Data for processing below:
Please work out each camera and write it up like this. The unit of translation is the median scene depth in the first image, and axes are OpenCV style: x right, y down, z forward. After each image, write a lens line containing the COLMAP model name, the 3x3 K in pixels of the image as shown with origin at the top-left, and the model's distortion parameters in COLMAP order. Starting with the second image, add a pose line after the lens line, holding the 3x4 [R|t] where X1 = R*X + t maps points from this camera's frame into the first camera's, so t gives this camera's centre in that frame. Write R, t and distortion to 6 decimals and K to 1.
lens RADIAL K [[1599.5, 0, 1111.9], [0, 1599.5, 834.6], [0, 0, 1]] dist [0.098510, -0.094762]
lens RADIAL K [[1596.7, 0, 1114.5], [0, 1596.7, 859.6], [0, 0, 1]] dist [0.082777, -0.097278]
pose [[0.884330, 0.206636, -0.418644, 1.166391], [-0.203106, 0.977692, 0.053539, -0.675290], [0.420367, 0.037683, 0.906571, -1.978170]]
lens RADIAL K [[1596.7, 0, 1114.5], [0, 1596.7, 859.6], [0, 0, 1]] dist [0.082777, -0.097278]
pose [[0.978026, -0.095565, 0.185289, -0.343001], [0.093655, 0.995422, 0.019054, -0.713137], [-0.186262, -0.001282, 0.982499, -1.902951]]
End of Data for processing.
Task brief: Copy every line of the material above without changing anything.

Solved problem:
Please work out each camera and write it up like this. The unit of translation is the median scene depth in the first image, and axes are OpenCV style: x right, y down, z forward. After each image, write a lens line containing the COLMAP model name, the 3x3 K in pixels of the image as shown with origin at the top-left, and the model's distortion parameters in COLMAP order. Starting with the second image, add a pose line after the lens line, holding the 3x4 [R|t] where X1 = R*X + t maps points from this camera's frame into the first camera's, so t gives this camera's centre in that frame. Write R, t and distortion to 6 decimals and K to 1.
lens RADIAL K [[1599.5, 0, 1111.9], [0, 1599.5, 834.6], [0, 0, 1]] dist [0.098510, -0.094762]
lens RADIAL K [[1596.7, 0, 1114.5], [0, 1596.7, 859.6], [0, 0, 1]] dist [0.082777, -0.097278]
pose [[0.884330, 0.206636, -0.418644, 1.166391], [-0.203106, 0.977692, 0.053539, -0.675290], [0.420367, 0.037683, 0.906571, -1.978170]]
lens RADIAL K [[1596.7, 0, 1114.5], [0, 1596.7, 859.6], [0, 0, 1]] dist [0.082777, -0.097278]
pose [[0.978026, -0.095565, 0.185289, -0.343001], [0.093655, 0.995422, 0.019054, -0.713137], [-0.186262, -0.001282, 0.982499, -1.902951]]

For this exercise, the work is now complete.